§ SELECTED PASSAGE

☆ ☆ ☆ ☆

In order to supply as a product, it is required to adjust not only viscosity but also properties. Even if the viscosity is the same, it is necessary to adjust the composition of oligomers in accordance with the required properties. In particular, in order to stabilize the quality, an oligomer mixture is required to have a low NOACK.

Patent Document 1 discloses a method for separating a timer of α-olefin by a hydrogenation treatment and a steam treatment.

RELATED ART DOCUMENTS

Patent Document

Patent Document 1: JP-A-H05-201884

SUMMARY OF THE INVENTION

An object of the invention is to provide a method for obtaining an olefin oligomer mixture with a specific viscosity from an olefin oligomer mixture by controlling the composition of oligomers.

An object of the invention is to provide an olefin oligomer mixture having a specific composition(composition distribution).

☆ ☆ ☆ ☆

§ PROVIDED MATERIAL
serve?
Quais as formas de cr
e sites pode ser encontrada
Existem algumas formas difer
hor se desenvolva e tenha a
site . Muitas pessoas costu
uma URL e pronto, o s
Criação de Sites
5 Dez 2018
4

☆ ☆ ☆ ☆

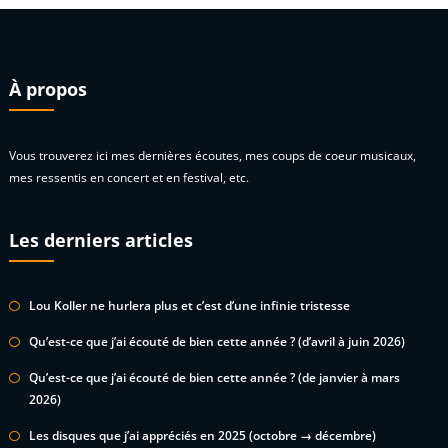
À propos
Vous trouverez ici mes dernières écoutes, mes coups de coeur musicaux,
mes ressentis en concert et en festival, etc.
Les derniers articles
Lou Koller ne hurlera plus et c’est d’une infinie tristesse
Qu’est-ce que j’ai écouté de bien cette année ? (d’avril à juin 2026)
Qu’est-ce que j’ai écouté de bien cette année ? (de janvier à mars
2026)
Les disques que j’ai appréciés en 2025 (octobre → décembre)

☆ ☆ ☆ ☆

§ TASKS TO PERFORM
[1] According to the patent excerpt, what must an oligomer mixture have in order to stabilize the quality?
[2] Reproduce everything in the patent excerpt from "RELATED ART DOCUMENTS" down to "specific composition(composition distribution).".

§ RESPONSES PER TASK
[1] A low NOACK.

[2]
RELATED ART DOCUMENTS

Patent Document

Patent Document 1: JP-A-H05-201884

SUMMARY OF THE INVENTION

An object of the invention is to provide a method for obtaining an olefin oligomer mixture with a specific viscosity from an olefin oligomer mixture by controlling the composition of oligomers.

An object of the invention is to provide an olefin oligomer mixture having a specific composition(composition distribution).